Gone are the days of expectation and surmise with Mitski’s ‘The Land Is Inhospitable and So Are We’
In her seventh studio album, Mitski comes to the listener with her most mature and sonically expansive album yet.
It was believed that the critically acclaimed Laurel Hell in 2022 would be Mitski’s last release for a while, if not indefinitely. She was required one more album under her label contract, and the album felt like the last hurrah of Mitski’s music career, especially after her hiatus in 2019. Needless to say, fans were surprised when the very next year, Mitski announced the release of a new album: “I renegotiated my contract with my label, and decided to keep making records.”
The Land Is Inhospitable and So Are We is a landmark album for Mitski, where we find her more intimate and untethered than in her previous discography, with honest disposition at the forefront of the project.
Buffalo Replaced is what Mitski describes as the anchor and guiding light for the rest of the album. It steps away from the softness of the steady Bug Like an Angel and opens with the rhythm of an old soldier’s march. The tone is set: a desolate field, an unyielding woman at the end of the world. Memories of tender affection, isolation, and suffering are flashed throughout the tracklist as Mitski stands at the edge of it all. Unlike her previous two albums, Laurel Hell and Be The Cowboy, Mitski leaves 80s disco synths and electronic drums and gracefully lands in the land of live sounds, favoring gentle guitars, benevolent strings, and spirited wildlife.

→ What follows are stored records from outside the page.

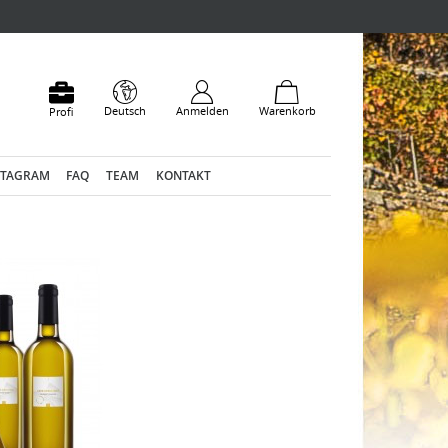
Deutsch
Anmelden
Warenkorb
Profi
STAGRAM
FAQ
TEAM
KONTAKT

Mitski challenges the listener sonically, with ambiguous pace and delayed resolution. Through the album, rhythm is cradled like a baby: one that is sound asleep in your arms, but one that can also wail and flounder as you try to soothe it. The Deal takes place on Mitski’s walk through a dark empty street, searching for a hopeful patron of her pained soul. In the first chorus, she is frustrated, determined to rid herself of this soul, heard through demanding staccatos that drastically shift from the quiet strum of acoustic guitar from the first verse. A bird grants her wish by the time the second chorus arrives, and its ritardando and decrescendo leads to a more vacant atmosphere — one that is devoid of passion, but not of pain. As her voice fades, the rumbling drums and evocative orchestra gain command of the song, and just short of their peak, they fizzle out.
Although not unfamiliar to the occasional ballad, Mitski showcases an extensive, three-part evolution of her love in the album. Pedal steel and flourishing strings commence as she bends “like a willow” in Heaven; slow dancing in a private, intimate paradise with her lover. Through this, she writes the elegant My Love Mine All Mine, a love song to her own love. Sincere, moving with rich vocal timbre and sweet-tempered support from a warm choir and tranquil band, the value of the love Mitski holds grants herself the most touching ballad in her discography. She eventually is left to her own devices in the discordant The Frost, and no longer is able to give the love that she cherishes so deeply. It is lonely, dusty, and mournful despite its light, airy demeanour.
“You believe me like a god / I betray you like a man,” she scorns on the second-to-last track I’m Your Man, a song from the perspective of the patriarchal figure that resides within her. With cicadas, dogs, and crickets, the rugged ‘Yo-ho’s’ from the choir are accompanied by the bustling wilderness, with the track concluding on a terrifying screech from a Fowler’s toad.
Married are the grandiose and the old-school Americana to create an expansive, dynamic record that is dramatic and cynical, yet organic and vulnerable. Opulence takes over in When Memories Snow with epic brass and trudging drums making the shortest track on the album its most stately. She exclaims in solitude and with exasperation, “And if I break / Can I go on break?”.
Looking out, we find the paradox of a dead fly being immortalized on the bottom of a glass, a love that is long gone but burns bright out there and, ultimately, no one, and nothing. Hollowness surrounds Mitski, and she fills it with herself. A savant in songwriting and sonic composition, Mitski is able to deliver her most complex ideas and sounds yet without ever losing the attention of the listener. Though the land may not be hospitable, Mitski triumphantly wallows in her newfound independence and reclusion, “I’m king of all the land”.
The Land Is Inhospitable and So Are We is out now via Dead Oceans.